Dell stock (3 months)
Stupid person: Ooh, scary, look how much it dropped!! I guess I should sell it immediately so I don’t lose the rest!!! OH GOD (weeping).
Smart person: Hey, the chart only represents 3 months of trading! Plus, what is the context of these numbers? What did the rest of the market do?
Dell stock (1 year)
Ok, now we’re seeing a little difference here. It appears that the stock took a huge upswing around November ’04 and has returned back to those levels now.
Dell and the S&P 500(1 year)
It appears the market (in red) was doing similarly poorly. So we can see that Dell is basically following market progress. This is good–if the market went UP and Dell went DOWN, that would be a problem.
Dell and the S&P 500 (10 years)
OH MY GOD. Pay close attention to the numbers on the Y axis.
I ripped these graphs off of Yahoo for a reason.
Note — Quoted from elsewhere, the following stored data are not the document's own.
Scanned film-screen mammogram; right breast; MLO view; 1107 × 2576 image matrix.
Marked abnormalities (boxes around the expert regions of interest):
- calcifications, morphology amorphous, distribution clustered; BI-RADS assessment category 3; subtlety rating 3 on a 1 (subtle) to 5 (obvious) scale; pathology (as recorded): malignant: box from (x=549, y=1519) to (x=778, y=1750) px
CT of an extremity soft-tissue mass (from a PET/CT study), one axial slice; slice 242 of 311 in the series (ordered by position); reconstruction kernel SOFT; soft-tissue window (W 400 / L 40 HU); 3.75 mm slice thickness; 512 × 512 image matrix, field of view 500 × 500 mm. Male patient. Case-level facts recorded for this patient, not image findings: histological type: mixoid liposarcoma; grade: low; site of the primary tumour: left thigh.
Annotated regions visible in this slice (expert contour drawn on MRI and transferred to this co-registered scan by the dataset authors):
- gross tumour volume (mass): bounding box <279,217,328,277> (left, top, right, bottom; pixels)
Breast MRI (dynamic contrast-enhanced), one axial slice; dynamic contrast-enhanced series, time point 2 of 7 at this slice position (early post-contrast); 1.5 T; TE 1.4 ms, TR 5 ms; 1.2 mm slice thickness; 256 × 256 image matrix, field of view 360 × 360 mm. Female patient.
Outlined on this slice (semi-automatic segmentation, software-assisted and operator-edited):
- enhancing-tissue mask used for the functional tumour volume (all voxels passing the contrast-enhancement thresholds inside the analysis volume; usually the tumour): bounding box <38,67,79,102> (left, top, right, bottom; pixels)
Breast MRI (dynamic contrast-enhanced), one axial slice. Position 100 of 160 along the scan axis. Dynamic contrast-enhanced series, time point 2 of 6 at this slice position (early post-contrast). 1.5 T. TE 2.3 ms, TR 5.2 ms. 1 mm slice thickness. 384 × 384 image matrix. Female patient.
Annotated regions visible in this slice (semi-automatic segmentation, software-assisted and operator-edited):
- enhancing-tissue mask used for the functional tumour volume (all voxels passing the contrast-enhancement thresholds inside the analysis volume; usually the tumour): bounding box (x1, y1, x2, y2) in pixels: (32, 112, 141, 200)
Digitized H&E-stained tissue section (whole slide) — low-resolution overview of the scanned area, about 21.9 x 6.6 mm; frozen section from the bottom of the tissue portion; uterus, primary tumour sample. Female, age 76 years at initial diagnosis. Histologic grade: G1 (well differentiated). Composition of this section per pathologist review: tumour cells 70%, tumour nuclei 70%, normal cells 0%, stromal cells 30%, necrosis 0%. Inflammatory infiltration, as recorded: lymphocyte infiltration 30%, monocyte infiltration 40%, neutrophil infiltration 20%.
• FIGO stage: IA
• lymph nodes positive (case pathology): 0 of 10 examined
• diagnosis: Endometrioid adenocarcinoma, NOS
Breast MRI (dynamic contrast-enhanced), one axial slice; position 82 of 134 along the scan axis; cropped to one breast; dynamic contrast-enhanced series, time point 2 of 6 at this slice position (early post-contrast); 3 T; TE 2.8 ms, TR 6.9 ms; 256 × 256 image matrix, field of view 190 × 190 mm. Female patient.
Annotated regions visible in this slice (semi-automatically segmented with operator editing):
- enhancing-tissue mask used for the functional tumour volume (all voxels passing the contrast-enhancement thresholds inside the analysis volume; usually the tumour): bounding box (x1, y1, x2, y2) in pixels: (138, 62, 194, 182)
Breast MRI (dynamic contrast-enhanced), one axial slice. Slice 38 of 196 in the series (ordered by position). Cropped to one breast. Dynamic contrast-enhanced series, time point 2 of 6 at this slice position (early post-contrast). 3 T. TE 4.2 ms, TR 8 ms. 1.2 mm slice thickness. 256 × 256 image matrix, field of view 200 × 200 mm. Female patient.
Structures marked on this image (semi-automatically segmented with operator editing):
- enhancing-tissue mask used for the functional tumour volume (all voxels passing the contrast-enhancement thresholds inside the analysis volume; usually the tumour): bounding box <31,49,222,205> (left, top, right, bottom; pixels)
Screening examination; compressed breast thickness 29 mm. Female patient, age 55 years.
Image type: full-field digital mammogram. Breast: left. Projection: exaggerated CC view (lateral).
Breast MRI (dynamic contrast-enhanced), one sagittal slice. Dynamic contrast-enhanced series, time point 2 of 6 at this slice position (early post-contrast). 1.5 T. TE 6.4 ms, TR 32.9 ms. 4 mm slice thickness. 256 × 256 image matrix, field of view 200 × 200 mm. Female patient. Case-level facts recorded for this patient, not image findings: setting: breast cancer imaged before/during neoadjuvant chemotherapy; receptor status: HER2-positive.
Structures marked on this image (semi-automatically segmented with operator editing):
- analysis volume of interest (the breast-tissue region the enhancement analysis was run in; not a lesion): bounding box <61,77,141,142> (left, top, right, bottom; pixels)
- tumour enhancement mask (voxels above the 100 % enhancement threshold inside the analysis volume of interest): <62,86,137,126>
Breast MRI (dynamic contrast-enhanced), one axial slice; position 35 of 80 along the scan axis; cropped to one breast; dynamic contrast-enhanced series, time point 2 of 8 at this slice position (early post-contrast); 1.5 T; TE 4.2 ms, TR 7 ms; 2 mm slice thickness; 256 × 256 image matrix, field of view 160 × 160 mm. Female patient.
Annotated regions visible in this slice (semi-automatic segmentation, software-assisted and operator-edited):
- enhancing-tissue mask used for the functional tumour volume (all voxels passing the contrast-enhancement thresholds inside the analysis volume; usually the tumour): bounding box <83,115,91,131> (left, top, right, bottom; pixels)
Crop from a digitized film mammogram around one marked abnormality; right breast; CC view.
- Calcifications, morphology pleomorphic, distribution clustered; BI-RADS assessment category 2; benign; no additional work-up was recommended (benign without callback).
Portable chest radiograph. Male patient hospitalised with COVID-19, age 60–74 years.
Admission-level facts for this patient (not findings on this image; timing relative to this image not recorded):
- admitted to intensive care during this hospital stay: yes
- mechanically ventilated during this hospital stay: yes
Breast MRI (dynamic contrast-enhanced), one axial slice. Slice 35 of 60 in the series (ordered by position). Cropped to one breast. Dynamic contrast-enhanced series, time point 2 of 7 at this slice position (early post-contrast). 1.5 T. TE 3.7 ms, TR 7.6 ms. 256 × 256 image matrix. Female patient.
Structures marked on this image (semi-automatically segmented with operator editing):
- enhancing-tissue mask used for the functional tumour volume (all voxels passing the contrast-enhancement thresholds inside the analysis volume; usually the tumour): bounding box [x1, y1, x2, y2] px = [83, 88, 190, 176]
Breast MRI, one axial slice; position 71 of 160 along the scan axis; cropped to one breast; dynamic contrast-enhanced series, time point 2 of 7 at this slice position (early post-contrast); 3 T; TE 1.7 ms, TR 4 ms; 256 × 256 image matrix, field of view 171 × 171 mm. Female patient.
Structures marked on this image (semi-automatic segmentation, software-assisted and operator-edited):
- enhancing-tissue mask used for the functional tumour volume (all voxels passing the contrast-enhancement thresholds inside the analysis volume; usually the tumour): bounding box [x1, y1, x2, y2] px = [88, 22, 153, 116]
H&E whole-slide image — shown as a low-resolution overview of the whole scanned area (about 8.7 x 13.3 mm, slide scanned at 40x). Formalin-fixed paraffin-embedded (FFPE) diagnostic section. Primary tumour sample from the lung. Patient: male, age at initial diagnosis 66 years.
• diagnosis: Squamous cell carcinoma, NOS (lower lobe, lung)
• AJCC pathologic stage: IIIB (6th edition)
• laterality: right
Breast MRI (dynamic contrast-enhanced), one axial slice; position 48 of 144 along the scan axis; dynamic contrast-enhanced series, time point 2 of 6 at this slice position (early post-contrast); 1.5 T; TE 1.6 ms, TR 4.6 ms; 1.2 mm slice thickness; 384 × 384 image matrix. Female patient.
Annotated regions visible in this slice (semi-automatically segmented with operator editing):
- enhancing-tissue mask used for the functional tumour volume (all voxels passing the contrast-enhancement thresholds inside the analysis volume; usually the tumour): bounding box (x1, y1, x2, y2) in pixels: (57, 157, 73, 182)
Lots of people ask me “When should I sell?” So here’s the answer:
First, you should be thinking more about buying rather than selling. Of all the stocks I’ve ever bought, I’ve only sold once or twice. Buy-and-hold investing wins, remember.
Second, when I teach my classes, I draw a picture of a rapidly falling stock. Then I ask, “What should I do?” About 25% of people shout out “Sell!” and 25% say “Hold it!” A couple of people mutter “Buy more” and the rest are apparently mutes.
But the truth is, you need more context. If a stock like, say, Dell falls a bunch, you have to look at the surrounding context. Is the general market falling? Are its peers (Compaq, HP, etc) falling? If so, Dell may actually be outperforming its market. On the other hand, if all the other tech companies are doing really well, that’s a red flag.
Now, there are some clear-cut times to sell. One of my friends bought some stock because he wanted $5,000 for a new-car down payment. Once he made the money in his stock, he sold it. Great–he achieved his goal and moved on. I like that.
Sometimes, when other people sell stocks en masse, they can become immensely attractive because of this short-term stupidity. Refer back to my example of how Ebay dropped 20% in one day because they missed expectations by a penny. If on that day you still thought Ebay was a good fundamental investment, you could have bought it for a discount price.
Why not sell immediately if you make a certain return? There are a number of reasons, the most important of which is taxes and trading fees. Look:
If you’re in the 15% income tax bracket
Sell in under a year: You pay 15% tax on any capital gains
Sell in over a year: You pay only 5% capital-gains tax
If you’re above the 15% tax bracket
Sell in under a year: You pay tax on your capital gains at your your income-tax rate, which is between 25% and 35%
Sell in over a year: You pay only 15% capital-gains tax
The other reason is that we’re just terrible at timing the market. If the stock went up 10% this year, you can sell and keep that 10% (actually less because of taxes/trading fees). But if it’s a good fundamental investment and you hold it for a long time, you’ll make infinitely more than a trifling 10%.
Bottom line? Don’t just sell because your stock dropped. Look at it in context PLEASE BEFORE I KILL MYSELF AFTER HEARING ANOTHER STORY OF SOMEONE SELLING THEIR STOCK FOR A 4% RETURN AFTER TAXES AND BEING HAPPY ABOUT IT. Good day.